Innovative biocompatible nanospheres as biomimetic platform for electrochemical glucose biosensor

In this work, the silica– phytic acid (SiO2–PA) nanocomposites were synthesized by the method of reverse microemulsion and electrostatic binding. The newly designed materials were used to develop a novel glucose biosensor by immobilizing glucose oxidase (GOx) onto the SiO2–PA nanocomposites film on the surface of glassy carbon electrode (GCE). The characteristics of SiO2–PA nanocomposites and GOx were obtained by using transmission electron microscopy (TEM), Fourier transform infrared (FTIR) spectroscopy and circular dichroism (CD) technique. All the results indicated that silica nanoparticales were modified with phosphate radicals successfully and the biomimetic surface was built. The entrapped GOx could preserve its bioactivity and exhibited an excellent electrochemical behavior with a formal potential of −0.548 V in phosphate buffer solution (PBS) (pH=7). Response studies to glucose were carried out using differential pulse voltammetry (DPV).
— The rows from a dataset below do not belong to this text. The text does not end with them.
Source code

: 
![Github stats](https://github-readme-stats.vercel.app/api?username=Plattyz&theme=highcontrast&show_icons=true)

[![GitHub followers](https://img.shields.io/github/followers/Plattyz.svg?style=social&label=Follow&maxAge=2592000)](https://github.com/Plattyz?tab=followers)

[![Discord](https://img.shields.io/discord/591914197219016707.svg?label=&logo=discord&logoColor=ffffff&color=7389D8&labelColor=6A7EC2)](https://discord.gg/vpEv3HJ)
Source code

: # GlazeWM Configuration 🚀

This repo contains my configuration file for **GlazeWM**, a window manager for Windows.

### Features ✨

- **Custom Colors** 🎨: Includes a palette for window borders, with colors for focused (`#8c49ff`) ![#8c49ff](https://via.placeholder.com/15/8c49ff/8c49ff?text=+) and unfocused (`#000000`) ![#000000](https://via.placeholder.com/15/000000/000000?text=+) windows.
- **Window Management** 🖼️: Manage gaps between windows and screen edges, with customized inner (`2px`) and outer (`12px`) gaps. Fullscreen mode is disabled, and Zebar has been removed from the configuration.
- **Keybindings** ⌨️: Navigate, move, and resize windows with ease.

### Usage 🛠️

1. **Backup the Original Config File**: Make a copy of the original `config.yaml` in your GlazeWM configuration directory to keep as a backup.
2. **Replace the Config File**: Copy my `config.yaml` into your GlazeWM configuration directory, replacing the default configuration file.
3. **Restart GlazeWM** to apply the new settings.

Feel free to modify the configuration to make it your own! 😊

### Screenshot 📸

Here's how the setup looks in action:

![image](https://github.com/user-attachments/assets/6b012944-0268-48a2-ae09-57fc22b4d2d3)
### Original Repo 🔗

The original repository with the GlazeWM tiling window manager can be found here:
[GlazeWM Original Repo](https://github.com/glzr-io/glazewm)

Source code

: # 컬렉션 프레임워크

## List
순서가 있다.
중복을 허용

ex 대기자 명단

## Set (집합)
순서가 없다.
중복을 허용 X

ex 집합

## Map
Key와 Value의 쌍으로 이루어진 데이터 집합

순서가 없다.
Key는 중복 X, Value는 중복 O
The results indicated that the modified electrode can be used to determine glucose without interference from l-ascorbic acid (AA) and uric acid (UA) with the low detection limit of 0.012 mM. The comparison tests of DPVs of different electrodes in the absence and presence of glucose were also studied. The biosensor can also be used for quantification of the concentration of glucose in real samples.

► Innovative SiO2–PA NPs were prepared by reverse microemulsion and electrostatic binding method. ► Biomimetic surface provided by SiO2–PA NPs could preserve bioactivity of GOx. ► The GOx biosensor modified by SiO2–PA NPs exhibited an excellent electrochemical behavior.